HSBC Cuts 10% Of US Debt Capital Markets Team

HSBC has reduced its US-based debt capital markets (DCM) team by 10%, continuing its cost-cutting efforts following a major business overhaul announced last October, according to sources familiar with the matter.

At least six employees in New York were let go on Thursday, including one managing director, two directors, two associates, and one analyst, the sources said.

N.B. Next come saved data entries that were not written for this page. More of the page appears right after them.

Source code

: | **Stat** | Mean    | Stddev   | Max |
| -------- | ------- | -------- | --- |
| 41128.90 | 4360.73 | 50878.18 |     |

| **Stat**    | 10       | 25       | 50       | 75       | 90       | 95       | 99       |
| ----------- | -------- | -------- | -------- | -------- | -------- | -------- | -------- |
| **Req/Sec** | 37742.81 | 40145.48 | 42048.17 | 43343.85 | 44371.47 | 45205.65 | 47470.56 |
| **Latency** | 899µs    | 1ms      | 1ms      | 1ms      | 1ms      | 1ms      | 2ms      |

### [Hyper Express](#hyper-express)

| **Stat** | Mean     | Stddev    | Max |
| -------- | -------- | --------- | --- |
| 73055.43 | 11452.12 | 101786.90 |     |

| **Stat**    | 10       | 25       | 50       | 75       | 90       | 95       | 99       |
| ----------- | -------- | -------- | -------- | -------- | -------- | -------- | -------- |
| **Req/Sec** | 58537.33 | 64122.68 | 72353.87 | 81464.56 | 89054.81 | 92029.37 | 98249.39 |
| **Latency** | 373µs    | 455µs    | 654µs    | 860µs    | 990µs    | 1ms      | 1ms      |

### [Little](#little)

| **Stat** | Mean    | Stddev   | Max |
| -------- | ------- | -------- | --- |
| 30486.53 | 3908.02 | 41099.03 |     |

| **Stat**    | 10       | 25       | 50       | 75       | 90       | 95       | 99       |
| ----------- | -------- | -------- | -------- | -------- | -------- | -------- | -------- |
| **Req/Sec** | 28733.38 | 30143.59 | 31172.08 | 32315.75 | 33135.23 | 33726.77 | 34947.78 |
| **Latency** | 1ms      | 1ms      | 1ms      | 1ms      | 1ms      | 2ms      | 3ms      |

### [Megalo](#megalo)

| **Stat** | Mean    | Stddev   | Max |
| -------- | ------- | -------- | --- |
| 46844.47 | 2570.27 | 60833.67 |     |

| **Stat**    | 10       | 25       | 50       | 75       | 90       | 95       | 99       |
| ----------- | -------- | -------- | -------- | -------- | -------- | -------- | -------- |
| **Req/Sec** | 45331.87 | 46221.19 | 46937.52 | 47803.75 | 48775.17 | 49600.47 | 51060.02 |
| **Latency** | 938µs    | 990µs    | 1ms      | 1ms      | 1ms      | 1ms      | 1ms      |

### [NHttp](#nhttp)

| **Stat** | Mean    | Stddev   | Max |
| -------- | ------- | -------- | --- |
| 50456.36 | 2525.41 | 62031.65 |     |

HSBC cuts 10% of US debt capital markets team amid overhaul

The cuts are part of a wider cost-reduction programme implemented by CEO Georges Elhedery, who aims to streamline management layers and reduce employee costs by 8%, targeting total savings of US$1.8 billion (RM7.03 billion). Since taking over in 2024, Elhedery has merged HSBC’s commercial and investment banking units and reorganised operations in the UK and Hong Kong into standalone businesses. The bank has also scaled back on M&A and equity capital markets activities in the UK, Europe, and the US, shifting its focus to Asia and the Middle East.

An HSBC spokesperson declined to comment on individual departures but emphasised the bank’s commitment to retaining talent and expressed pride in its DCM business.

HSBC is scheduled to report earnings on Wednesday, following strong fourth-quarter results from its US rivals. The bank has consistently ranked among the top 10 underwriters for US corporate debt over the past three years.